Die Sklavin ist brauchbar, aber oft wertlos. Sie wird bevorzugt für haushaltstypische Aufgaben genutzt wie aufräumen, putzen, kochen, Fußablage, Dienerin oder schlicht nur zum Zeitvertreib. Eine Sklavin kann vorzugsweise nackt oder nur sehr spärlich bekleidet ihre Aufgaben am besten erfüllen. Genauigkeit und Ergebenheit und Ehrgeiz muss intensiv trainiert werden. Kleine bescheidene Belohnungen können hilfreich sein,ist aber nicht erforderlich. Nützlicher sind bei Unzufriedenheit des Herren, harte Bestrafungsalternativen. Die Sklavin kann nach Pflicherfüllung und Unbrauchbarkeit beliebig auf dem Sklavenmarkt angeboten werden. Auf dem Sklavenmarkt ist Vielseitigkeit sehr gefragt. Eine perfekte Sklavin muss optisch ansprechend und zufriedenstellend sein und ihre Ausbildung muss vielseitig und umfangreich sein.
Die Billignutte, auch genannt Hure oder Dreckloch, ist ebenso wertlos wie das andere Viehzeug. Der Lebenssinn dieses Viehzeugs ist die Befriedigung aller Herren und aller Schwänze. Die Nutte ist stets dreilochbegehbar und muss unverzichtbar 24 Stunden am Tag zur Verfügung stehen. Bei der Erziehung und Abrichtung ist ein besonderer Fokus auf alle Löcher zu legen. Alle Löcher müssen dehnbar, aufnahmefähig und unkompliziert nutzbar sein. Eine brauchbare billige Nutte muss auch optisch ansprechend für jeden Herren sein, dabei empfielt sich ein ordinärer und frivoler Nuttenfummel. Ist die Nutte einmal nicht in Gebrauch schlüpft sie wieder in ihren Fummel und bietet sich und ihre Löcher erneut an. Die gute Präsentation ihrer Nutzlöcher ist dabei von Vorteil, das sollte unbedingt täglich trainiert werden.

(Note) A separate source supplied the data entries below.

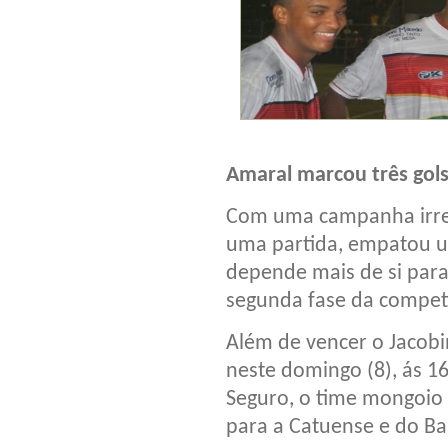
Amaral marcou três gols
Com uma campanha irre
uma partida, empatou u
depende mais de si para
segunda fase da compet
Além de vencer o Jacobi
neste domingo (8), ás 16
Seguro, o time mongoio t
para a Catuense e do Ba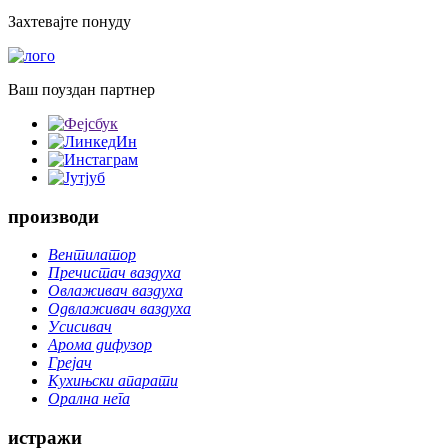
Захтевајте понуду
Ваш поуздан партнер
производи
Вентилатор
Пречистач ваздуха
Овлаживач ваздуха
Одвлаживач ваздуха
Усисивач
Арома дифузор
Грејач
Кухињски апарати
Орална нега
истражи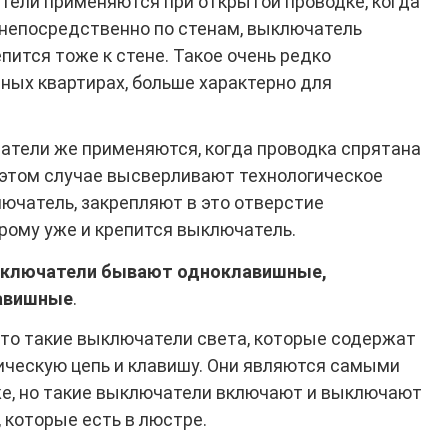
ели применяются при открытой проводке, когда
 непосредственно по стенам, выключатель
пится тоже к стене. Такое очень редко
ных квартирах, больше характерно для
атели же применяются, когда проводка спрятана
 этом случае высверливают технологическое
ючатель, закрепляют в это отверстие
орому уже и крепится выключатель.
ыключатели бывают одноклавишные,
лавишные
.
то такие выключатели света, которые содержат
ическую цепь и клавишу. Они являются самыми
е, но такие выключатели включают и выключают
, которые есть в люстре.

Eine kleine bescheidene Belohnung nach ihrem Arbeitstag ist von Vorteil, aber nicht erforderlich. Wirksamer ist auch hier viel Wert auf intensive Bestrafung bei Unzufriedenheit zu legen. Nutten/ Huren sind im Vergleich zum anderen Viehzeug getrennt voneinader zu halten, da eine Nutte/ Hure den Drang aufweisen muss die billigste und gebräuchlichste von allen zu sein. Das ist natürlich und im Sinn der Nutte verankert. Billignuttenvieh ist von Natur aus dumm.

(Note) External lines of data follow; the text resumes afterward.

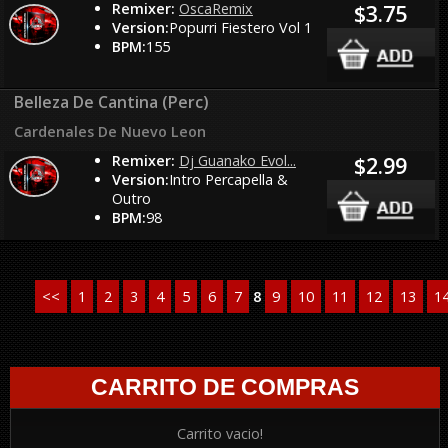
Remixer:
OscaRemix
$3.75
Version:
Popurri Fiestero Vol 1
BPM:
155
Belleza De Cantina (Perc)
Cardenales De Nuevo Leon
Remixer:
Dj Guanako Evol...
$2.99
Version:
Intro Percapella &
Outro
BPM:
98
<<
1
2
3
4
5
6
7
8
9
10
11
12
13
1
CARRITO DE COMPRAS
Carrito vacio!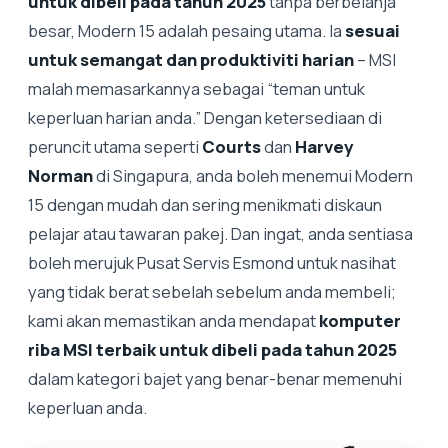
untuk dibeli pada tahun 2025
tanpa berbelanja
besar, Modern 15 adalah pesaing utama. Ia
sesuai
untuk semangat dan produktiviti harian
– MSI
malah memasarkannya sebagai “teman untuk
keperluan harian anda.” Dengan ketersediaan di
peruncit utama seperti
Courts
dan
Harvey
Norman
di Singapura, anda boleh menemui Modern
15 dengan mudah dan sering menikmati diskaun
pelajar atau tawaran pakej. Dan ingat, anda sentiasa
boleh merujuk Pusat Servis Esmond untuk nasihat
yang tidak berat sebelah sebelum anda membeli;
kami akan memastikan anda mendapat
komputer
riba MSI terbaik untuk dibeli pada tahun 2025
dalam kategori bajet yang benar-benar memenuhi
keperluan anda.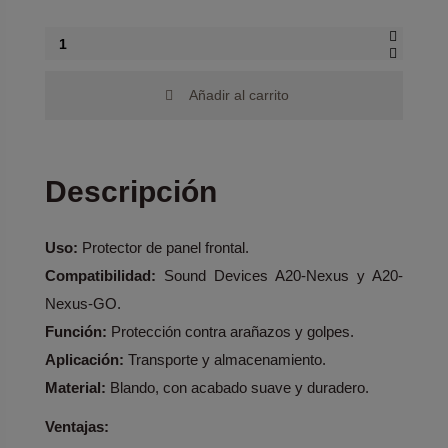
Añadir al carrito
Descripción
Uso:
Protector de panel frontal.
Compatibilidad:
Sound Devices A20-Nexus y A20-
Nexus-GO.
Función:
Protección contra arañazos y golpes.
Aplicación:
Transporte y almacenamiento.
Material:
Blando, con acabado suave y duradero.
Ventajas: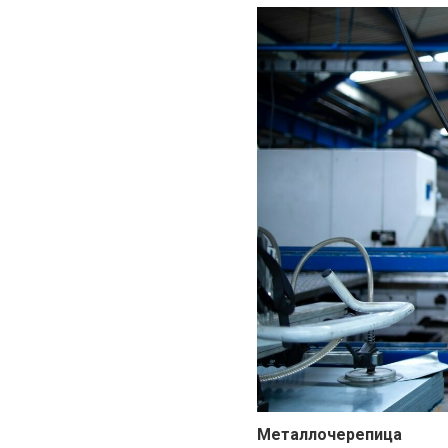
Металлочерепица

Als Schmerzobjekt versteht der Kenner und Genießer unter den Herrschaften ein Stück Viehfleisch welches für Folter und verschiedenste Benutzungsoptionen zu gebrauchen ist. Besonders die Titten/ Euter, das Fotzenloch, der Arsch und der Bauch sind beliebte Nutzungsstellen des Körpers. Aber im Grunde kann der gesamte Körper für verschienste Schmerzbehandlungen gebraucht werden. Der Umfang an Hilfsmitteln ist grenzenlos, weswegen Schmerzobjekte die hervorragendsten Versuchobjekte für immer neuere und bestialische Folterinstrumente und Foltermethoden sind. Bwährte Instrumente wie verschiedene Schlaginstrumente, Nadeln/ Spieße oder Klamern/ Quetschvorrichtungen haben sich im Laufe der Jahrzehnte sehr bewährt und finden auch heute noch Anwendung am Schmerzobjekt und Viehzeug. Gehalten werden muss das Viehzeug stets gut fixiert, angebunden oder im Käfig. Hauptsache bewungsarm.
Man(n) sieht also, Viehzeug ist vielseitig brauchbar und einsetzbar. Eine perfekte Mischung von allen Arten des Viehzeugs bedarf jahrelangem und intensiven training, daher kommt das perfekte Nutz- zucht- mastvieh, welches zudem noch als Sklavin arbeiten kann und als billige Hure anschaffen gehen kann nur sehr selten vor, wird aber immer gefragter auf dem Viehzeugmarkt.
Einiges haben alle gemeinsam:
- Willenlosigkeit und der Drang zur Selbstaufgabe
Wenn das nicht vorliegt gilt in jedem Fall- Erziehung! Erziehung! Erziehung!